PARTNER FEATURE: Smartphone keyboards are poised to go to the next level thanks to advances in artificial intelligence (AI) which can help users express themselves better, Bill Hu, co-founder and CEO of Kika Tech, maker of a keyboard app, believes.

Hu (pictured) said AI creates “intriguing opportunities” to work alongside humans and streamline communications.

“The overhead it takes for a user to communicate is greatly reduced with voice input, since devices can not only accurately recognise the words being said, but also the emotion with which the user speaks,” he said.

Based on this, AI can be leveraged to suggest better phrases or words to make the user more clear in e-mails and texts, and can also suggest emojis, GIFs and stickers to make communication more expressive. This closes the gap between actual conversations and those over smartphones, where human emotion and tone of voice is missing.

“Verbal communication is much more informal and tends to have more sentence fragments. AI-driven voice engine is able to recognise and correct the misused words or grammatical errors to make communication more clear,” Hu explained.

According to him, users have been forced to speak the language of computers in order to communicate, but now the tide has changed, with humans teaching computers to communicate in their language.

He also believes that “underlying expressions”, or the emotions behind a conversation, have always played a crucial role in communication and social bonding and now: “Despite being in a technology driven society, it is still our most natural means of interacting with the world.”

Hu founded Kika with Ric Zhou. Kika Tech provides users with the ability to communicate with each other authentically, predicting a user’s intent and context to make their communication expressive, preserving the “genuine nature” of human conversations.

Above all, Kika’s mission is to decrease the time that individuals take to connect with each other through technology by five times, by using AI to predict a user’s intent and “preserve the genuine nature of human conversation.”

To achieve this, the company’s keyboard uses deep learning, Natural Language Processing, and image and voice recognition.

Challenges
The number one challenge is to collect enough data, according to Hu, because systems don’t just require more information than humans to understand concepts or recognise patterns, they require hundreds of thousands times more.

Kika is on the right track: on average, a user engages with its app 120 times a day, which is equivalent to 50 minutes, plus the app has been downloaded 400 million times and has 60 million monthly active users. Hu believes collecting and analysing this data is key to predicting contexts and emotions more accurately.

“As more voice usage data becomes available, speech recognition accuracy also improves. When more people use voice interfaces, more data is gathered, which helps algorithms work better, thus delivering dramatic improvements in accuracy. As AI systems get closer to understanding the full breadth of human knowledge, they will become much better at predictive analytics and answering all kinds of questions,” Hu said.

Eventually, he said, smartphones will know users better than they know themselves.
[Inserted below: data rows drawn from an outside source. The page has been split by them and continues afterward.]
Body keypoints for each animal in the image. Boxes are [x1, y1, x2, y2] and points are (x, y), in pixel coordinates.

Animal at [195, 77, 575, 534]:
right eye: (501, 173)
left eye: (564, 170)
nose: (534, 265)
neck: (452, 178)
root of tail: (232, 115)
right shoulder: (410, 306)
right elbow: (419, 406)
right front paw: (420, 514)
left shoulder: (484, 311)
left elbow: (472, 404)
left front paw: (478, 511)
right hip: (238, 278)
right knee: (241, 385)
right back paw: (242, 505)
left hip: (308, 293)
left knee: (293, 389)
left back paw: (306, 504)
An example of this what Google is doing: introducing a new way for its AI-powered services to improve as people use them by testing whether its mobile services could use an approach called Federated Learning to refine their underlying machine-learning models.

With algorithms powered by deep learning, smartphones will be trained to learn about each user based on big data, Hu said.

In the future, Hu predicts keyboards will create massive amounts of data that will be analysed by deep-learning technologies. This process will be the foundation for the future of AI.

“Soon our smart devices will anticipate our needs versus responding to our commands.”

Hu’s vision for Kika’s future is “to extend into far more smart devices.” Currently Kika’s technology is integrated into 150 aircraft and 1 million smart TVs.

At MWC Americas, Kika will be showcasing the company’s AI technology, and looking to engage new partners. An example of partnerships include the recent keyboard announcements for fans of FC Barcelona and Real Madrid C.F., helping them to “celebrate their team and moments with stickers and customised keyboard themes.”